_Action item:_
Answer these questions using the blog posts below:
1. Which local agency approved the business plan?
2. What completion rate for online courses does the writer estimate?
3. To what kind of professional does the writer compare the role of a learning coach?

_Excerpted passage:_

════════════════════

Posted from Diigo. The rest of my favorite links are here.

02 June 2009

Setup and Licences

I have now prepared a business plan, proposed it to the local agency supporting business ventures (Community Futures), and had it approved. It is time to move ahead with the registry of Paradox Educational Services in the province of British Columbia and the town of Williams Lake.
While the focus of operations will be upon new university students taking online courses, I have observed considerable interest on the part of other students.
  1. Several people in the local area need an ESL class.
  2. Several students who have completed as much university locally as they can are interested in continuing their education without leaving the area.
  3. Several people with B.A. degrees are interested in pursuing graduate education.
  4. Professional organizations whose members are required to demonstrate ongoing professional development desire not to have to travel to attend such courses.
  5. Several local people lack the necessary computer skills to feel comfortable taking online courses.
  6. Local reserve communities have asked me to offer courses in language and culture study, documentation, and revitalization.

In order to increase immediate subscriptions to the services I offer, I have begun researching how I can serve these people mentioned above. Of the five groups of people mentioned, #1 and #5 offer the greatest possibilities for immediate response. The most likely scenario for meeting the other needs listed is that such courses would begin in the fall semester of 2009.

It is likely that at least one ESL course will meet weekly beginning in June. I am also going to try to recruit a class of people who want to explore computer skills and literacy.

05 May 2009

Getting Started

I am about to begin a new service for educational support of online students in the Williams Lake area in British Columbia, Canada. There are several situations that I hope to address in providing this service.
First, there are few of the local graduates from Grade 12 who continue formal education. Many cannot afford the expense of moving to a larger university city in terms of their finances, their families, and their social networks.
Secondly, online education is intimidating for many people. I think of it like trying to get at a very thick milkshake through a very thin straw: a lot of work for very little result/feedback :). Completion rates for online courses are generally quite low (I guess about 30-35%, but many educators have told me they think I am a bit optimistic!).
My idea is to provide face-to-face learning situations for students who have enrolled in online courses. At present, the plan would be for students to enrol in the same online course, say in English or Math, and to engage me (Paradox Educational Services) to act as a learning coach. The analog for this would be where people serious about fitness or a particular sport would engage a personal trainer, in order to make their training programs as efficient and successful as possible.
I would like to know what others think about this idea.

════════════════════

_Collected data:_
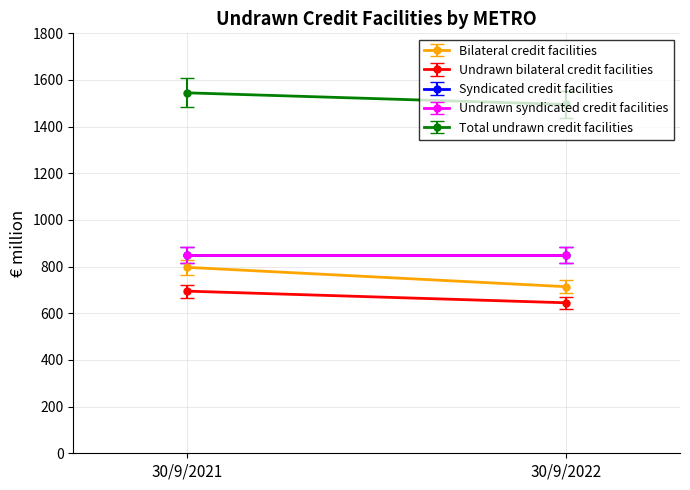

At which category does the chart reach its peak across all series?

30/9/2021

════════════════════

_Solution for this problem:_
1. Community Futures
2. About 30-35%
3. A personal trainer